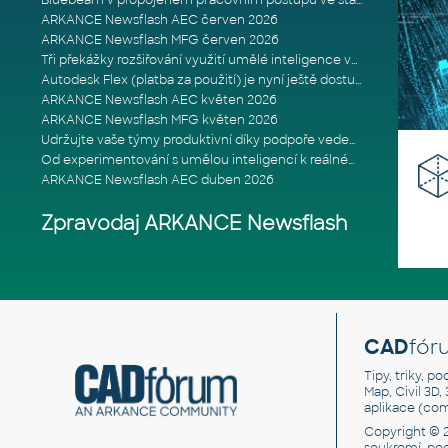
Bluebeam v propojeném pracovním postupu ve stavebnictví: Proč je int
ARKANCE Newsflash AEC červen 2026
ARKANCE Newsflash MFG červen 2026
Tři překážky rozšiřování využití umělé inteligence ve stavebním prům
Autodesk Flex (platba za použití) je nyní ještě dostupnější
ARKANCE Newsflash AEC květen 2026
ARKANCE Newsflash MFG květen 2026
Udržujte vaše týmy produktivní díky podpoře vedené odborníky
Od experimentování s umělou inteligencí k reálnému dopadu na podniká
ARKANCE Newsflash AEC duben 2026
Zpravodaj ARKANCE Newsflash
CAD
fór
Tipy, triky, p
Map, Civil 3D,
aplikace (co
Copyright © 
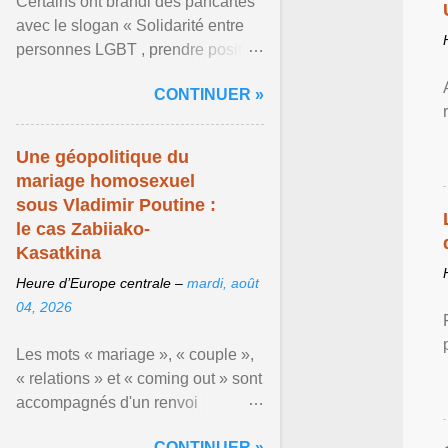
Certains ont brandi des pancartes
avec le slogan « Solidarité entre
personnes LGBT , prendre position
pour un avenir sans crainte ». En
CONTINUER »
raison de l ... Afficher l'article ...
Une géopolitique du
mariage homosexuel
sous Vladimir Poutine :
le cas Zabiiako-
Kasatkina
Heure d’Europe centrale –
mardi, août
04, 2026
Les mots « mariage », « couple »,
« relations » et « coming out » sont
accompagnés d'un renvoi
rappelant que le prétendu «
CONTINUER »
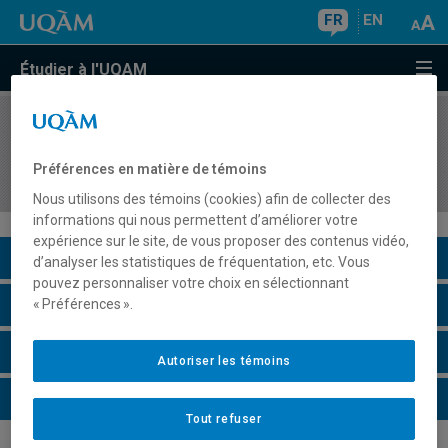
FR
EN
Étudier à l'UQAM
COURS
//
POL1501
Introduction à l'administration publique et aux
Préférences en matière de témoins
politiques publiques
Nous utilisons des témoins (cookies) afin de collecter des
informations qui nous permettent d’améliorer votre
expérience sur le site, de vous proposer des contenus vidéo,
Description du cours
d’analyser les statistiques de fréquentation, etc. Vous
pouvez personnaliser votre choix en sélectionnant
Horaire - Été 2026
« Préférences ».
Horaire - Automne 2026
Autoriser les témoins
Horaire - Hiver 2027
Tout refuser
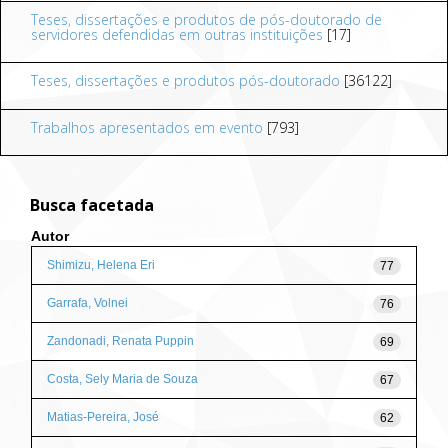
Teses, dissertações e produtos de pós-doutorado de
servidores defendidas em outras instituições
[17]
Teses, dissertações e produtos pós-doutorado
[36122]
Trabalhos apresentados em evento
[793]
Busca facetada
Autor
Shimizu, Helena Eri
77
Garrafa, Volnei
76
Zandonadi, Renata Puppin
69
Costa, Sely Maria de Souza
67
Matias-Pereira, José
62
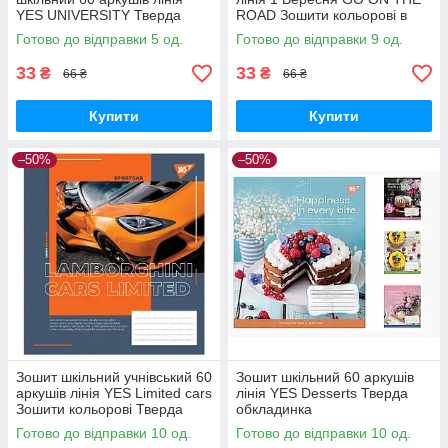
YES UNIVERSITY Тверда
ROAD Зошити кольорові в
обкладинка
лінію Тверда обкладинка
Готово до відправки 5 од.
Готово до відправки 9 од.
33
33
₴
₴
66 ₴
66 ₴
Купити
Купити
–50%
–50%
Зошит шкільний учнівський 60
Зошит шкільний 60 аркушів
аркушів лінія YES Limited cars
лінія YES Desserts Тверда
Зошити кольорові Тверда
обкладинка
обкладинка
Готово до відправки 10 од.
Готово до відправки 10 од.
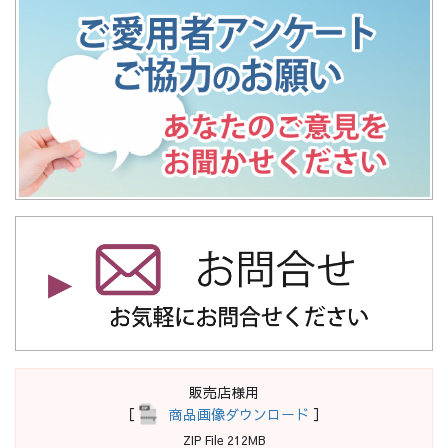
販売店様用
［
商品画像ダウンロード
］
ZIP File 212MB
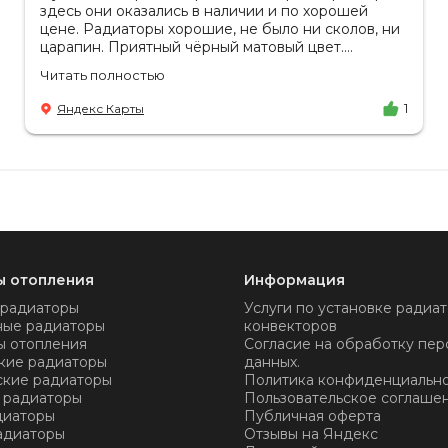
здесь они оказались в наличии и по хорошей
цене. Радиаторы хорошие, не было ни сколов, ни
царапин. Приятный чёрный матовый цвет.
Отдельное спасибо менеджеру Аделине за
Читать полностью
разъяснения. Так же отмечу, что хорошая
доставка в срок, учли высоту паркинга, проблем
Яндекс Карты
1
не было.
ы отопления
Информация
 радиаторы
Услуги по установке радиат
ные радиаторы
конвекторов
ы отопления
Согласие на обработку пер
кие радиаторы
данных.
ские радиаторы
Политика конфиденциальн
 радиаторы
Пользовательское соглаше
диаторы
Публичная оферта
адиаторы
Отзывы на Яндекс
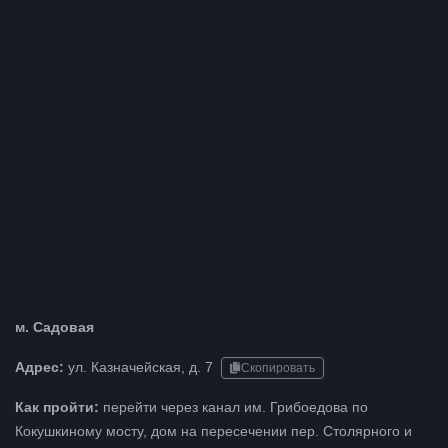
м. Садовая
Адрес:
ул. Казначейская, д. 7
Скопировать
Как пройти:
перейти через канал им. Грибоедова по
Кокушкиному мосту, дом на пересечении пер. Столярного и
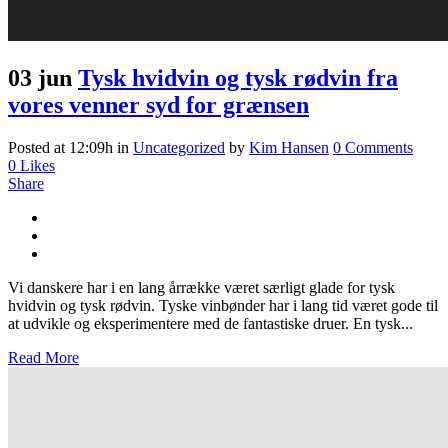
03 jun
Tysk hvidvin og tysk rødvin fra
vores venner syd for grænsen
Posted at 12:09h
in
Uncategorized
by
Kim Hansen
0 Comments
0
Likes
Share
Vi danskere har i en lang årrække været særligt glade for tysk
hvidvin og tysk rødvin. Tyske vinbønder har i lang tid været gode til
at udvikle og eksperimentere med de fantastiske druer. En tysk...
Read More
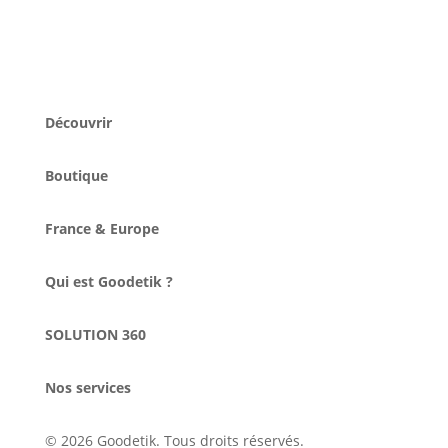
Découvrir
Boutique
France & Europe
Qui est Goodetik ?
SOLUTION 360
Nos services
© 2026 Goodetik. Tous droits réservés.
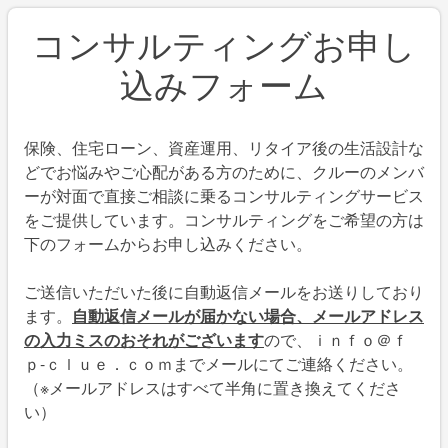
コンサルティングお申し
込みフォーム
保険、住宅ローン、資産運用、リタイア後の生活設計な
どでお悩みやご心配がある方のために、クルーのメンバ
ーが対面で直接ご相談に乗るコンサルティングサービス
をご提供しています。コンサルティングをご希望の方は
下のフォームからお申し込みください。
ご送信いただいた後に自動返信メールをお送りしており
ます。
自動返信メールが届かない場合、メールアドレス
の入力ミスのおそれがございます
ので、ｉｎｆｏ＠ｆ
ｐ-ｃｌｕｅ．ｃｏｍまでメールにてご連絡ください。
（※メールアドレスはすべて半角に置き換えてくださ
い）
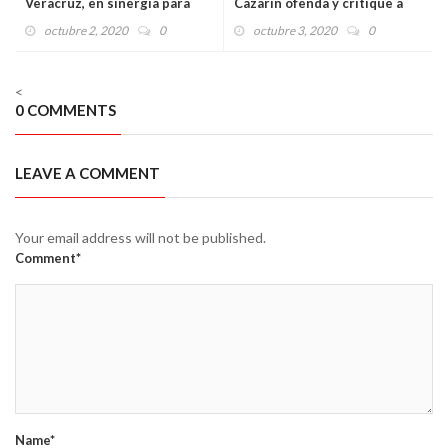
Veracruz, en sinergia para
Cazarín ofenda y critique a
fortalecerse rumbo al
partidos políticos por la
octubre 2, 2020
0
octubre 3, 2020
0
proceso electoral local
construcción de alianzas, lo
llamo a la cordura: Gaspar
Gómez
<
0 COMMENTS
LEAVE A COMMENT
Your email address will not be published.
Comment*
Name*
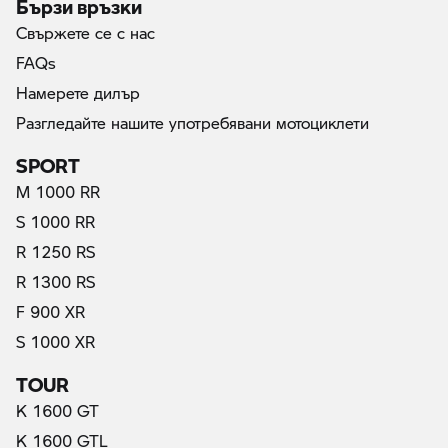
Бързи връзки
Свържете се с нас
FAQs
Намерете дилър
Разгледайте нашите употребявани мотоциклети
SPORT
M 1000 RR
S 1000 RR
R 1250 RS
R 1300 RS
F 900 XR
(актуални)
S 1000 XR
TOUR
K 1600 GT
K 1600 GTL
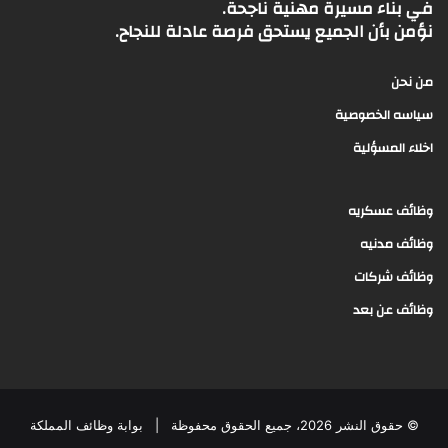
في بناء مسيرة مهنية ناجحة.
نؤمن بأن الجميع يستحق فرصة عادلة للنجاح.
من نحن
سياسه الخصوصية
اخلاء المسؤلية
وظائف عسكريه
وظائف مدنيه
وظائف شركات
وظائف عن بعد
© حقوق النشر 2026، جميع الحقوق محفوظة |
بوابة وظائف المملكة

——————————

Problem to solve
Excluding every picture, set down the listing exactly.

Task answer
Bluebeam v propojeném pracovním postupu ve stavebnictví: Proč je int
ARKANCE Newsflash AEC červen 2026
ARKANCE Newsflash MFG červen 2026
Tři překážky rozšiřování využití umělé inteligence ve stavebním prům
Autodesk Flex (platba za použití) je nyní ještě dostupnější
ARKANCE Newsflash AEC květen 2026
ARKANCE Newsflash MFG květen 2026
Udržujte vaše týmy produktivní díky podpoře vedené odborníky
Od experimentování s umělou inteligencí k reálnému dopadu na podniká
ARKANCE Newsflash AEC duben 2026
Zpravodaj ARKANCE Newsflash
CAD
fór
Tipy, triky, p
Map, Civil 3D,
aplikace (co
Copyright © 
Certains ont brandi des pancartes
avec le slogan « Solidarité entre
personnes LGBT , prendre position
pour un avenir sans crainte ». En
CONTINUER »
raison de l ... Afficher l'article ...
Une géopolitique du
mariage homosexuel
sous Vladimir Poutine :
le cas Zabiiako-
Kasatkina
Heure d’Europe centrale –
mardi, août
04, 2026
Les mots « mariage », « couple »,
« relations » et « coming out » sont
accompagnés d'un renvoi
rappelant que le prétendu «
CONTINUER »
FR
EN
Étudier à l'UQAM
COURS
//
POL1501
Introduction à l'administration publique et aux
Préférences en matière de témoins
politiques publiques
Nous utilisons des témoins (cookies) afin de collecter des
informations qui nous permettent d’améliorer votre
expérience sur le site, de vous proposer des contenus vidéo,
Description du cours
d’analyser les statistiques de fréquentation, etc. Vous
pouvez personnaliser votre choix en sélectionnant
Horaire - Été 2026
« Préférences ».
Horaire - Automne 2026
Autoriser les témoins
Horaire - Hiver 2027
Tout refuser
Teses, dissertações e produtos de pós-doutorado de
servidores defendidas em outras instituições
[17]
Teses, dissertações e produtos pós-doutorado
[36122]
Trabalhos apresentados em evento
[793]
Busca facetada
Autor
Shimizu, Helena Eri
77
Garrafa, Volnei
76
Zandonadi, Renata Puppin
69
Costa, Sely Maria de Souza
67
Matias-Pereira, José
62
YES UNIVERSITY Тверда
ROAD Зошити кольорові в
обкладинка
лінію Тверда обкладинка
Готово до відправки 5 од.
Готово до відправки 9 од.
33
33
₴
₴
66 ₴
66 ₴
Купити
Купити
–50%
–50%
Зошит шкільний учнівський 60
Зошит шкільний 60 аркушів
аркушів лінія YES Limited cars
лінія YES Desserts Тверда
Зошити кольорові Тверда
обкладинка
обкладинка
Готово до відправки 10 од.
Готово до відправки 10 од.
販売店様用
［
商品画像ダウンロード
］
ZIP File 212MB
здесь они оказались в наличии и по хорошей
цене. Радиаторы хорошие, не было ни сколов, ни
царапин. Приятный чёрный матовый цвет.
Отдельное спасибо менеджеру Аделине за
Читать полностью
разъяснения. Так же отмечу, что хорошая
доставка в срок, учли высоту паркинга, проблем
Яндекс Карты
1
не было.
ы отопления
Информация
 радиаторы
Услуги по установке радиат
ные радиаторы
конвекторов
ы отопления
Согласие на обработку пер
кие радиаторы
данных.
ские радиаторы
Политика конфиденциальн
 радиаторы
Пользовательское соглаше
диаторы
Публичная оферта
адиаторы
Отзывы на Яндекс
м. Садовая
Адрес:
ул. Казначейская, д. 7
Скопировать
Как пройти:
перейти через канал им. Грибоедова по
Кокушкиному мосту, дом на пересечении пер. Столярного и
03 jun
Tysk hvidvin og tysk rødvin fra
vores venner syd for grænsen
Posted at 12:09h
in
Uncategorized
by
Kim Hansen
0 Comments
0
Likes
Share
Vi danskere har i en lang årrække været særligt glade for tysk
hvidvin og tysk rødvin. Tyske vinbønder har i lang tid været gode til
at udvikle og eksperimentere med de fantastiske druer. En tysk...
Read More
Découvrir
Boutique
France & Europe
Qui est Goodetik ?
SOLUTION 360
Nos services
© 2026 Goodetik. Tous droits réservés.
コンサルティングお申し
込みフォーム
保険、住宅ローン、資産運用、リタイア後の生活設計な
どでお悩みやご心配がある方のために、クルーのメンバ
ーが対面で直接ご相談に乗るコンサルティングサービス
をご提供しています。コンサルティングをご希望の方は
下のフォームからお申し込みください。
ご送信いただいた後に自動返信メールをお送りしており
ます。
自動返信メールが届かない場合、メールアドレス
の入力ミスのおそれがございます
ので、ｉｎｆｏ＠ｆ
ｐ-ｃｌｕｅ．ｃｏｍまでメールにてご連絡ください。
（※メールアドレスはすべて半角に置き換えてくださ
い）
Veracruz, en sinergia para
Cazarín ofenda y critique a
fortalecerse rumbo al
partidos políticos por la
octubre 2, 2020
0
octubre 3, 2020
0
proceso electoral local
construcción de alianzas, lo
llamo a la cordura: Gaspar
Gómez
<
0 COMMENTS
LEAVE A COMMENT
Your email address will not be published.
Comment*
Name*
Бързи връзки
Свържете се с нас
FAQs
Намерете дилър
Разгледайте нашите употребявани мотоциклети
SPORT
M 1000 RR
S 1000 RR
R 1250 RS
R 1300 RS
F 900 XR
(актуални)
S 1000 XR
TOUR
K 1600 GT
K 1600 GTL
في بناء مسيرة مهنية ناجحة.
نؤمن بأن الجميع يستحق فرصة عادلة للنجاح.
من نحن
سياسه الخصوصية
اخلاء المسؤلية
وظائف عسكريه
وظائف مدنيه
وظائف شركات
وظائف عن بعد
© حقوق النشر 2026، جميع الحقوق محفوظة |
بوابة وظائف المملكة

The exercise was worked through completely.